Tuesday, August 12, 2008

Prison numbers burden population

2/17/08
The numbers ought to be shocking.
Connecticut’s prison population keeps growing, and all our lawmakers are doing is thinking up new ways to lock people up. The cost of keeping people in prison continues to rise, but all we hear from Hartford is how we need to hire more people and pay them more money to keep people locked away.
From 1985 to the present, Connecticut’s prison population rose from 5,422 to 19,875, and could go over 25,000 in a few years. As critics have pointed out, it costs more to keep someone locked in prison than to send that person to college. This is a product of misplaced priorities.

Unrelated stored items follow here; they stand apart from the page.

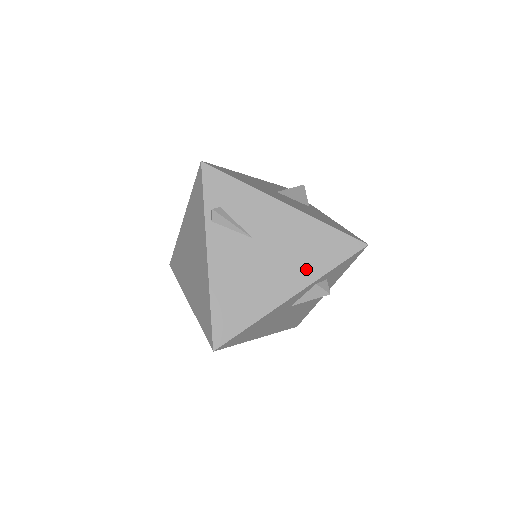
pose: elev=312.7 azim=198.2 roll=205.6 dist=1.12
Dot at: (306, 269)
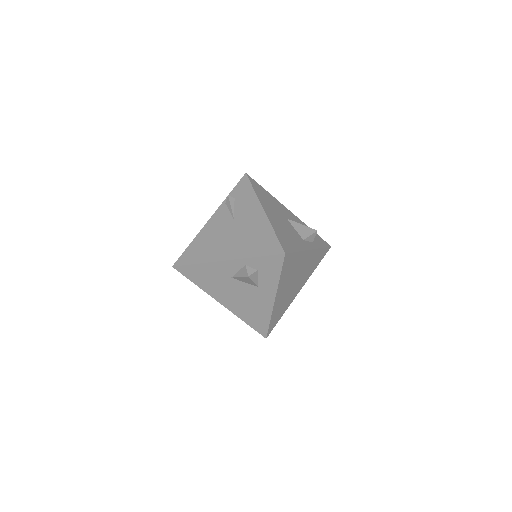
Dot at: (243, 249)
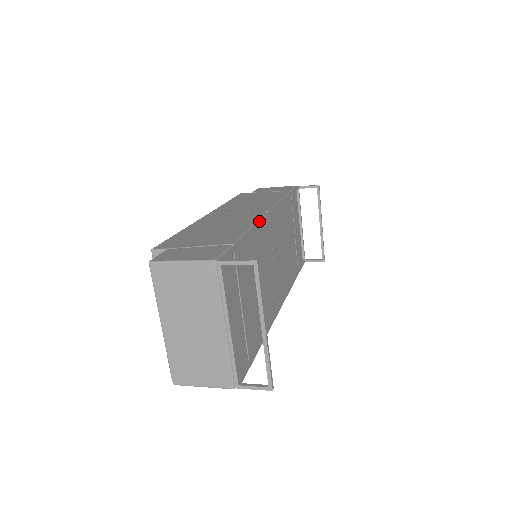
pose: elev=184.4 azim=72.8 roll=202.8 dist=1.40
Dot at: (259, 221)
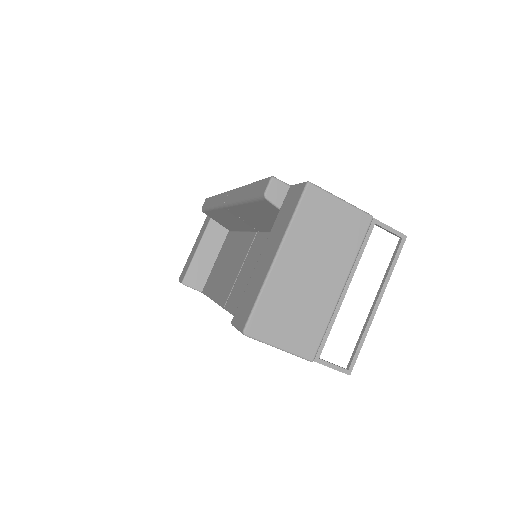
Dot at: occluded
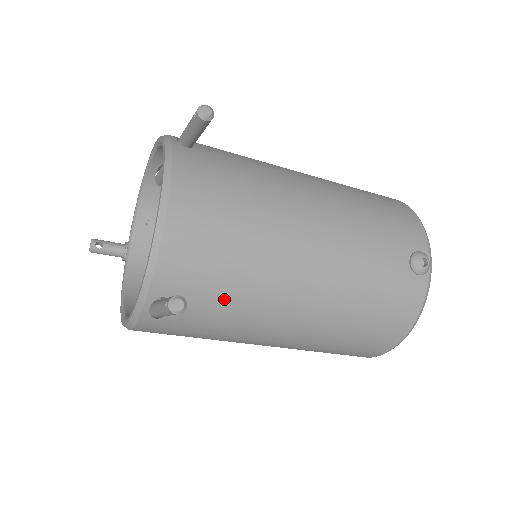
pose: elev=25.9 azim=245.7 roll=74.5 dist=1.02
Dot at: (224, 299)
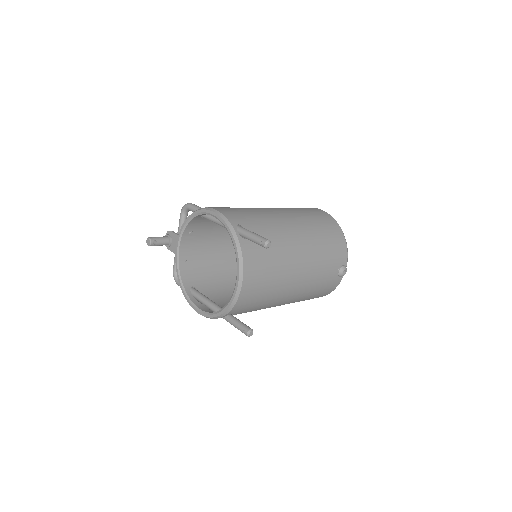
Dot at: (256, 308)
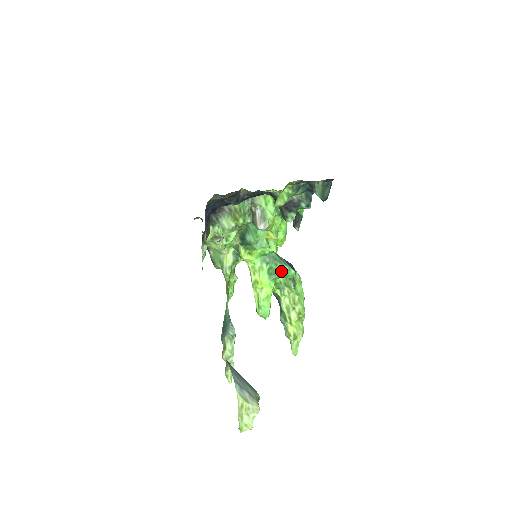
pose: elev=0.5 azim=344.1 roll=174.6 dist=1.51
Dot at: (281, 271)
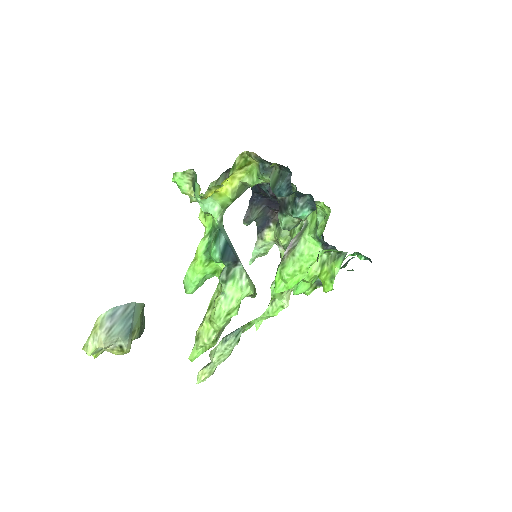
Dot at: (211, 249)
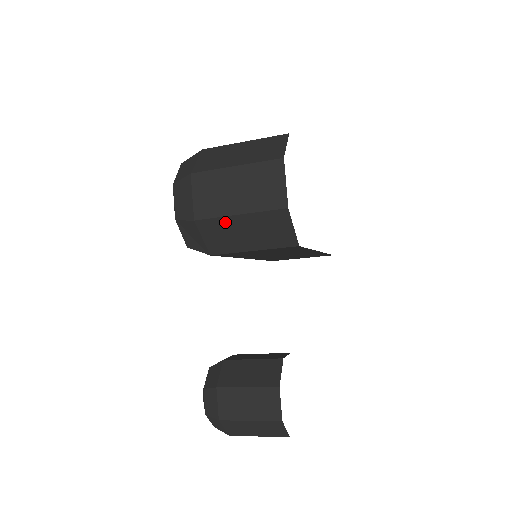
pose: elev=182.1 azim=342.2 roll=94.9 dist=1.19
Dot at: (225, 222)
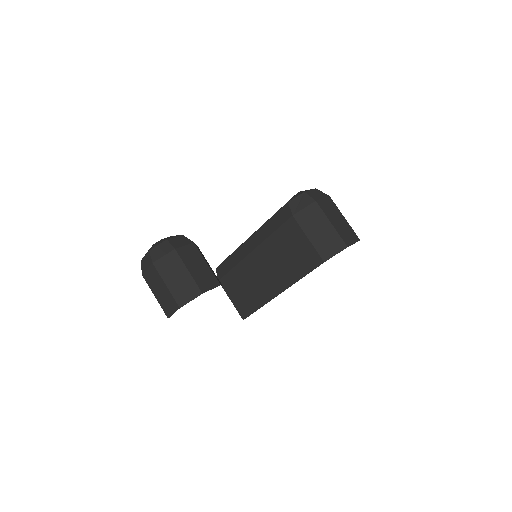
Dot at: (323, 217)
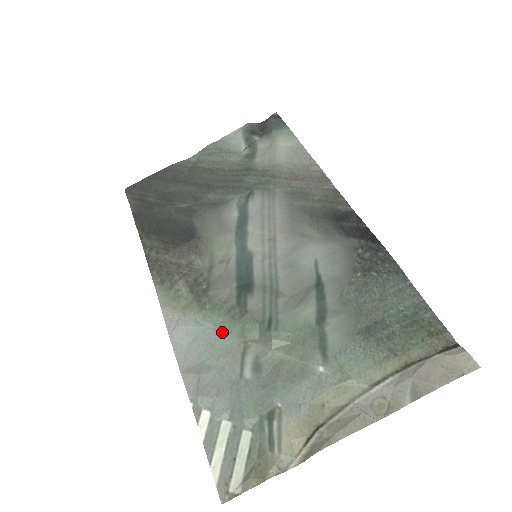
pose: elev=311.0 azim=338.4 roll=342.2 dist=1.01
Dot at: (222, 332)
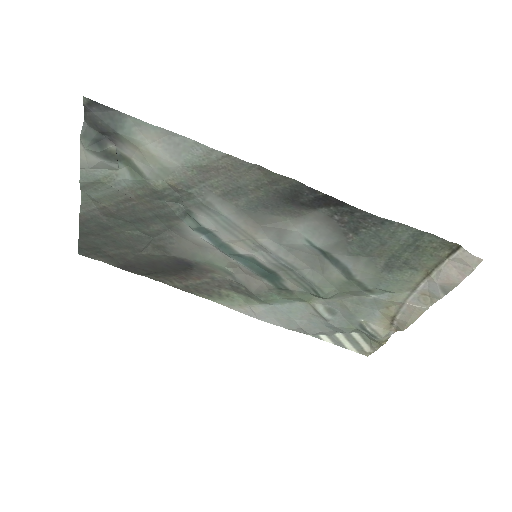
Dot at: (287, 303)
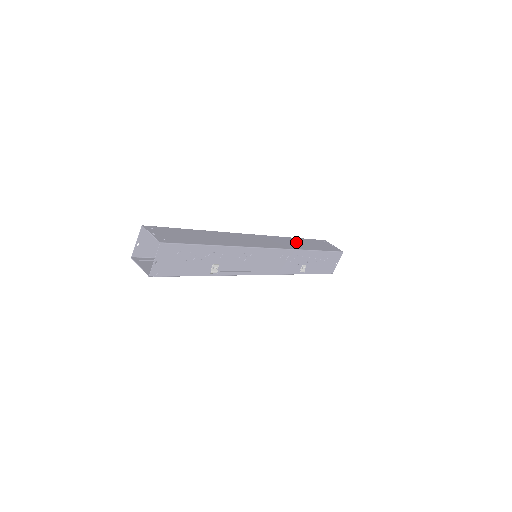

The desire to keep people safe is natural, and is expected from our elected leaders. But the state isn’t just locking away violent offenders. Many of the people clogging up the prison system are nonviolent drug offenders who got caught up in that business because their environments offered literally no other economic opportunities. Instead of working to improve the chances of our most disadvantaged citizens, we take the easy way out, and lock them away as long as possible.
The scourge of mandatory minimums rose from fear over drug violence, and has led to thousands of people doing time when what they really needed was either medical help or a real chance in life. By hiding the problem away in prison, the state created a façade of increased safety, but in fact helped inner cities degenerate and dissolved families.

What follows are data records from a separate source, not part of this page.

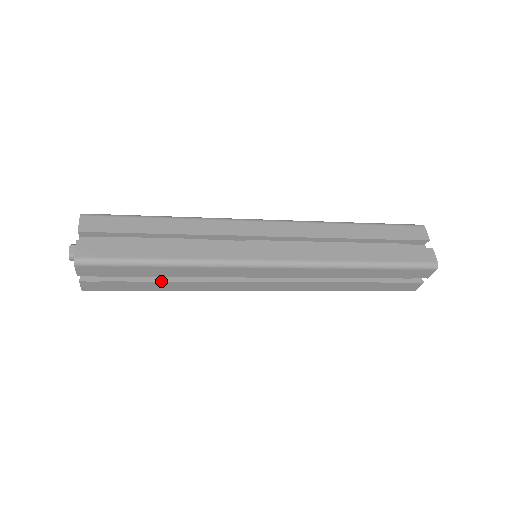
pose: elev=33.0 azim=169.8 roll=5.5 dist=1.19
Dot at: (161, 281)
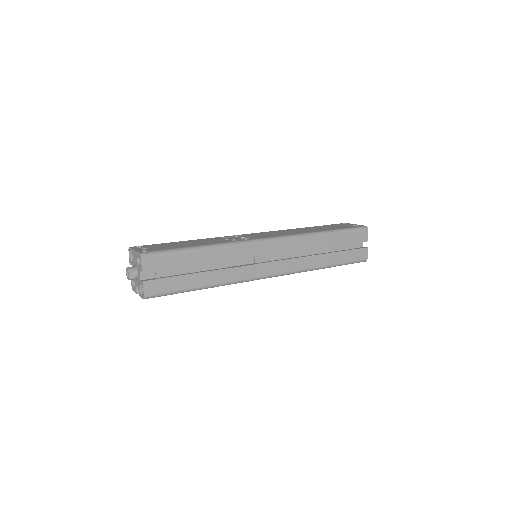
Dot at: occluded
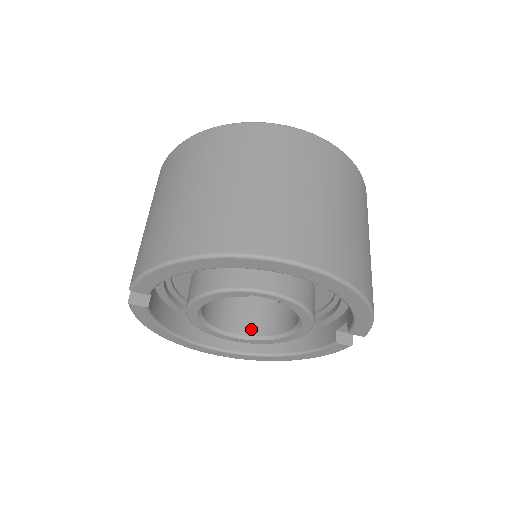
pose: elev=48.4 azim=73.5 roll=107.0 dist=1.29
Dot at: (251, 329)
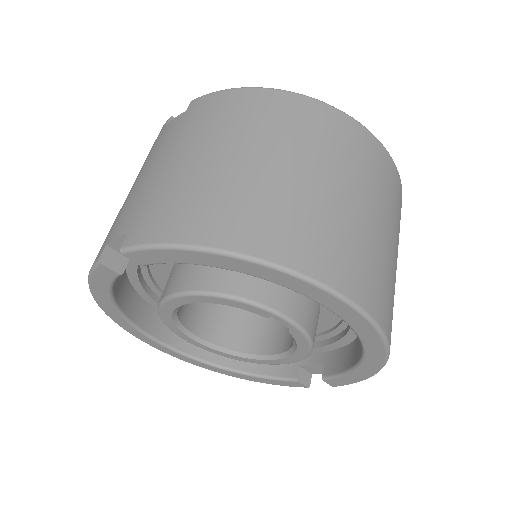
Dot at: (213, 334)
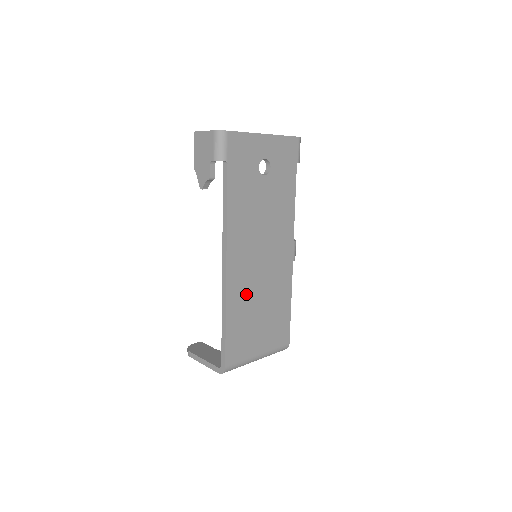
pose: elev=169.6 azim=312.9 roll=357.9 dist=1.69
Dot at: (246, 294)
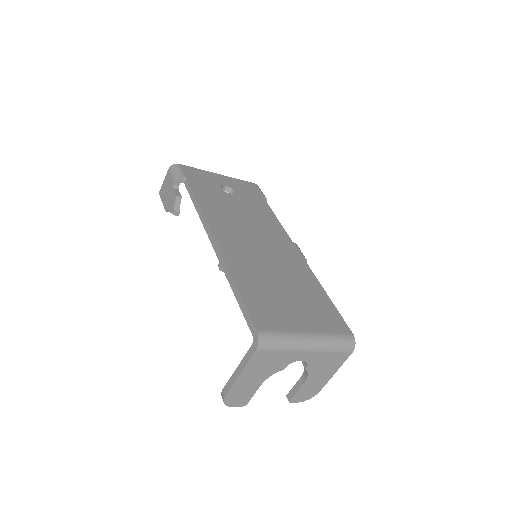
Dot at: (252, 266)
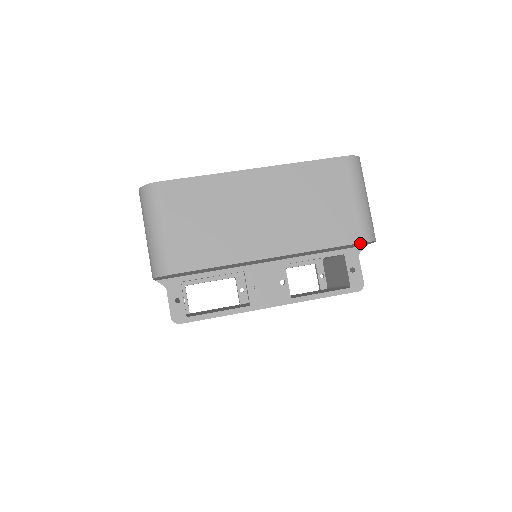
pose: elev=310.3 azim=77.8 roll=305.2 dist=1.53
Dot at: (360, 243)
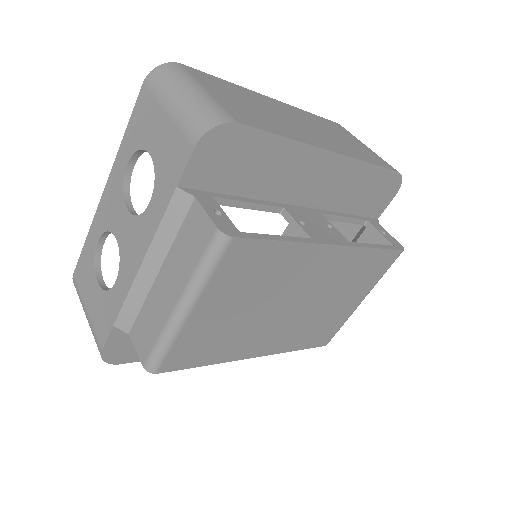
Dot at: (394, 176)
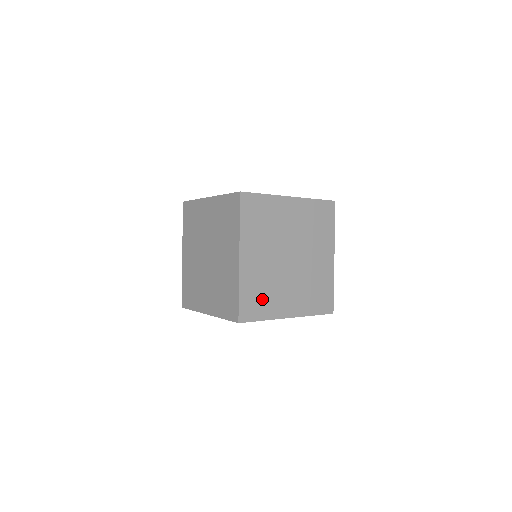
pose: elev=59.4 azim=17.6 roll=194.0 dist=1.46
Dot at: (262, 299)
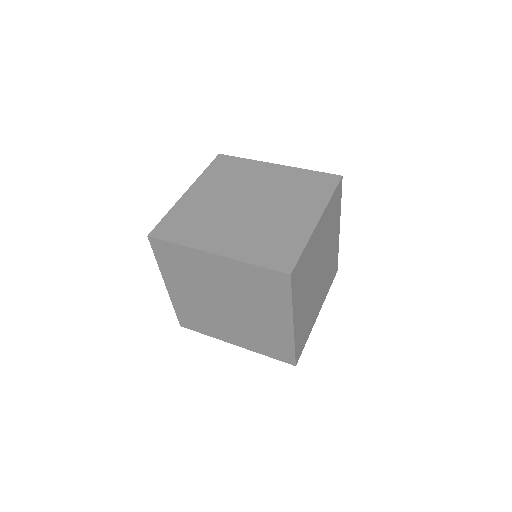
Dot at: (306, 329)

Then there is the fact that hundreds of people who had been served by state mental facilities were basically put out in the streets when those facilities closed due to budget cuts. Instead of the care and attention they needed, the most vulnerable in society were put in prison, where no one would get harmed except themselves. It is a legacy of shame for the state.

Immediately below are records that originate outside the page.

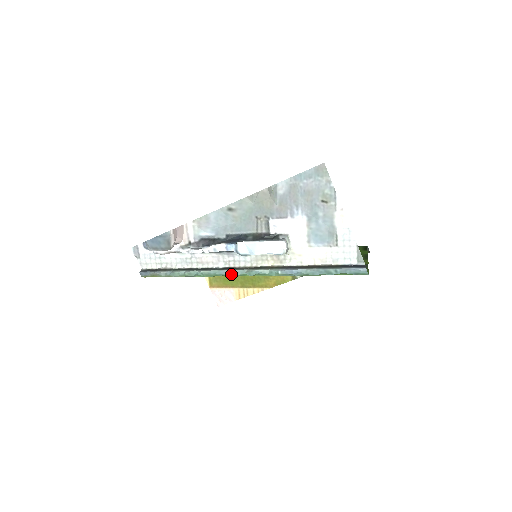
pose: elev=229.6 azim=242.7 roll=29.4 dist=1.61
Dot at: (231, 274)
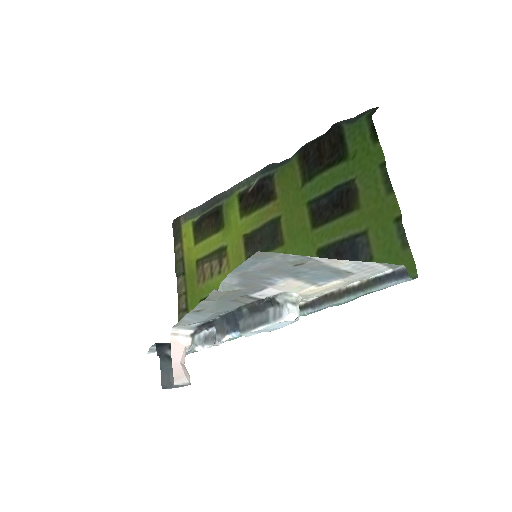
Dot at: occluded
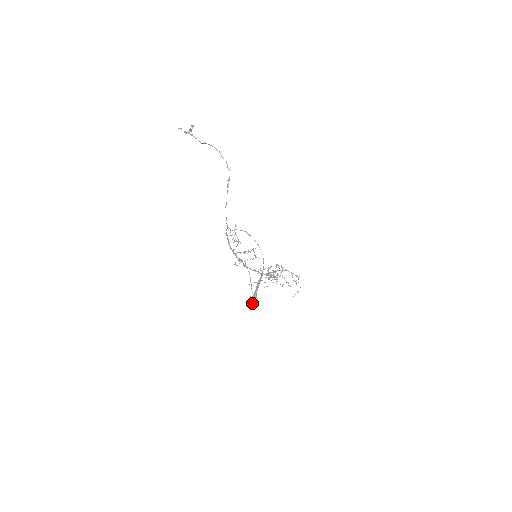
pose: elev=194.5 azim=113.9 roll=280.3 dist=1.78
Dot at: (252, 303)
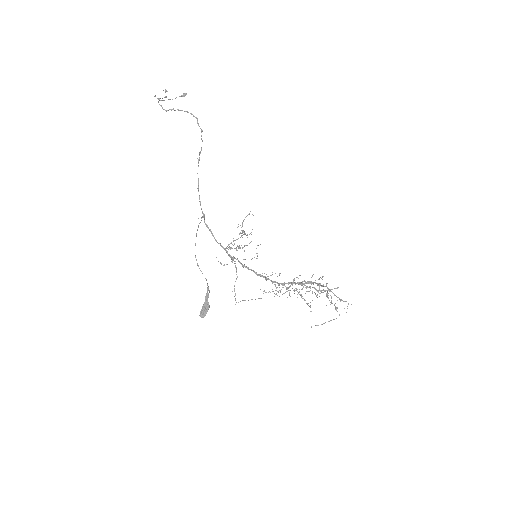
Dot at: (200, 314)
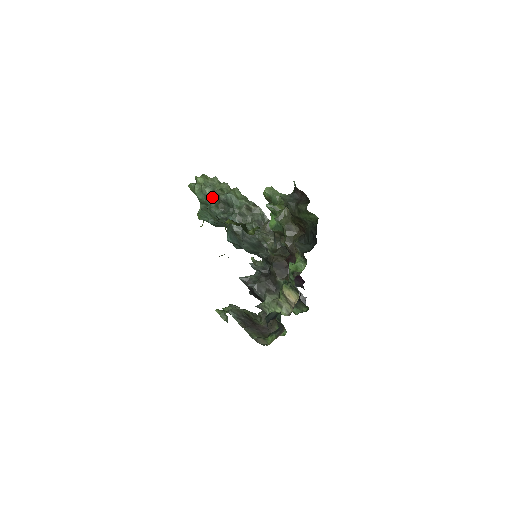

It’s not too late to turn these policies around, but the momentum is all in the other direction. A horrific crime like the Cheshire murders last summer has the entire state fearing for its safety, but the answer is not simply to lock up more people. As proof, look to the fact that far more people are in prison today than 20 years ago, and yet atrocities like Cheshire’s continue to happen.
There is no simple answer. That is why taking the easy route and putting more people away and asking fewer questions cannot be accepted. The state must do a better job.